04. Tem sido minha norma aplicada nas actividades de escrita fazer o que estiver ao meu alcance para contrariar tal tendência que reputo ser impeditiva e prejudicial para a generalização da cultura, para a comunicação interpessoal, para se alcançar a imprescindível adequação a elementares regras civilizacionais e ao pleno desfrute da cidadania e, até, com bons reflexos na administração do país.
E muito do que de irregular se nota actualmente no domínio das empobrecidas linguagens falada e escrita, assenta na superficialidade com que se aprende, se lê, se ensina nos cursos básico, secundário, médio, se abordam as questões e as matérias e se tem a veleidade de não aprofundar a essência das coisas que se nos deparam diariamente. Anomalias que se repercutem no Ensino Superior e que de alguma forma, igualmente, nele se manifestam, nomeadamente na latente hostilidade às Humanidades, incluindo as Ciências Sociais.
05. Aliás, nos meus textos hei cuidado de penetrar analiticamente as essências das matérias contempladas nas respectivas explanações o que, necessariamente, se impõe pela importância dos assuntos focados. Tal desiderato obsta a que haja relativamente a eles hipóteses de reduzir espaços pois que os temas seriam insuficientemente analisados.
Por outro lado tendo presente que ao leitor atento e interessado na leitura do texto e no decorrer dela, vão-se-lhe suscitando dúvidas, despertando interrogações quanto a hipotéticos desenvolvimentos/aprofundamentos das matérias contempladas na peça escrita e mesmo dando a azo à ponderação de novas questões e lucubrações mentais; hei por bem prevê-las e corresponder com as atinentes explanações que, eventualmente, satisfaçam ou elucidem a pessoa; pelo menos com a vantagem de ela ficar conhecendo a opinião do autor; esta, tão abrangente quanto lhe foi possível alcançar face às circunstâncias e condicionantes que subjazem no acto de elaboração da escrita.
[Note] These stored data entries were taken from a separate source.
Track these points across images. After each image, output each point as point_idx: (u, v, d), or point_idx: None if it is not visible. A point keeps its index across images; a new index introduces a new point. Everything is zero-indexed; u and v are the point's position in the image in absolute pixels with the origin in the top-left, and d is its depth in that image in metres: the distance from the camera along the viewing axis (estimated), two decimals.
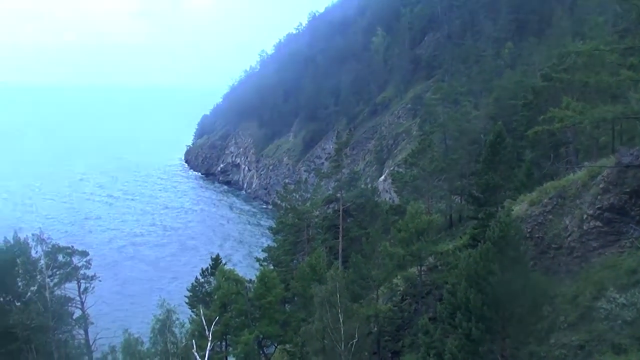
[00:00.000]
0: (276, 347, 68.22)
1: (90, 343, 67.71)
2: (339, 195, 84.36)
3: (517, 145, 72.58)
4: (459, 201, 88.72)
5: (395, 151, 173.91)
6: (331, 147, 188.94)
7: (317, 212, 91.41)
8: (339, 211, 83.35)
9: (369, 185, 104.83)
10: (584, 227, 44.69)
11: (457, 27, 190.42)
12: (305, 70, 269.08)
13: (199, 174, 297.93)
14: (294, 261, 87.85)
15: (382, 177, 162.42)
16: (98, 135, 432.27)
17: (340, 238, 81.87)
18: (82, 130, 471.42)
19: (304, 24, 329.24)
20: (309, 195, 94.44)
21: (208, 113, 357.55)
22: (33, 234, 53.34)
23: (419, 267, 58.10)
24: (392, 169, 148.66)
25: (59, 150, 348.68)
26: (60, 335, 52.51)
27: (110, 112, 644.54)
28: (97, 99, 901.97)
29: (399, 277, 60.21)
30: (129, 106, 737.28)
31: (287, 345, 63.29)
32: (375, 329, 55.22)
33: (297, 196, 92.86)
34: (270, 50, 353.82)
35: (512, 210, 47.68)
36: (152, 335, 48.70)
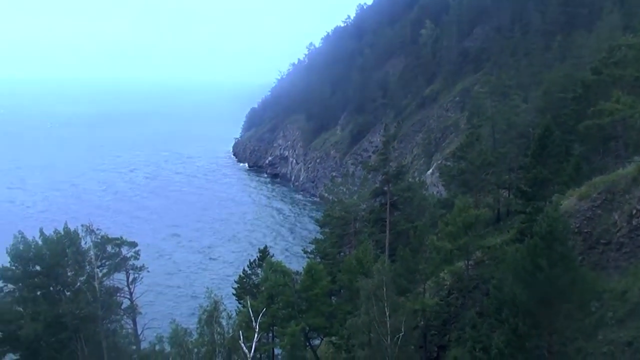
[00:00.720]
0: (322, 339, 68.47)
1: (138, 333, 68.59)
2: (386, 188, 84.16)
3: (566, 139, 71.75)
4: (507, 195, 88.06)
5: (443, 144, 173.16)
6: (378, 140, 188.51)
7: (364, 205, 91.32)
8: (386, 204, 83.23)
9: (417, 179, 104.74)
10: (633, 223, 44.28)
11: (506, 19, 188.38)
12: (353, 63, 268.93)
13: (247, 166, 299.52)
14: (341, 254, 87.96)
15: (430, 170, 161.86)
16: (149, 129, 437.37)
17: (387, 231, 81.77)
18: (135, 124, 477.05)
19: (352, 17, 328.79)
20: (356, 188, 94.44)
21: (256, 106, 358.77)
22: (83, 225, 54.06)
23: (466, 262, 57.92)
24: (439, 162, 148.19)
25: (112, 143, 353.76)
26: (109, 325, 53.29)
27: (160, 108, 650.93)
28: (145, 94, 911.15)
29: (446, 271, 60.10)
30: (179, 101, 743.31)
31: (333, 338, 63.45)
32: (422, 323, 55.20)
33: (344, 189, 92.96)
34: (318, 43, 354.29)
35: (561, 204, 47.38)
36: (199, 326, 49.15)
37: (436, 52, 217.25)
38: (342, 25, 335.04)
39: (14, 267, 55.05)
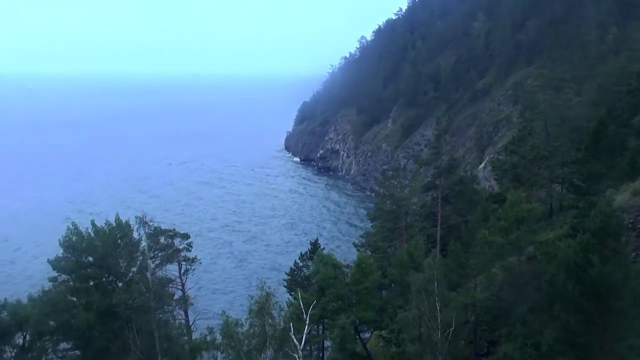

É que pretendo ser esclarecedor e que cada prosa seja o mais abrangente, específica, objectiva e, se possível, per se não desprezível obra literária. Para isso usando, com apreciável abrangência, o magnífico, vasto e riquíssimo património linguístico que é a LÍNGUA PORTUGUESA.
Se outra fosse a modalidade superficial da minha escrita não estaria habilitado a editar em livro as crónicas que vou escrevendo; como aconteceu recentemente com a publicação dos dois volumes (I e II) da obra APONTAMENTOS BRASILIANOS.
06. Face ao exposto e pelo respeito que tenho por mim próprio e pelos amigos e leitores, não quero, não posso, nem devo, alterar o modus faciendi de elaboração da escrita brasiliana.
Não desejaria decepcionar os leitores desagradados com a extensão das crónicas de Brasilino Godinho. Mas, paciência… Estou consciente que não posso agradar a toda a gente que lê os meus textos. Caso para relembrar e os leitores tomarem referência: também noblesse oblige!
Post Scriptum. Não me canso de repetir: Escrevo com activo repúdio do abominável Novo Acordo Ortográfico de 1990. Ele, explícito reflexo da profunda degradação sociopolítica em que se encontra Portugal, com a qual não me conformo e que resolutamente denuncio e combato.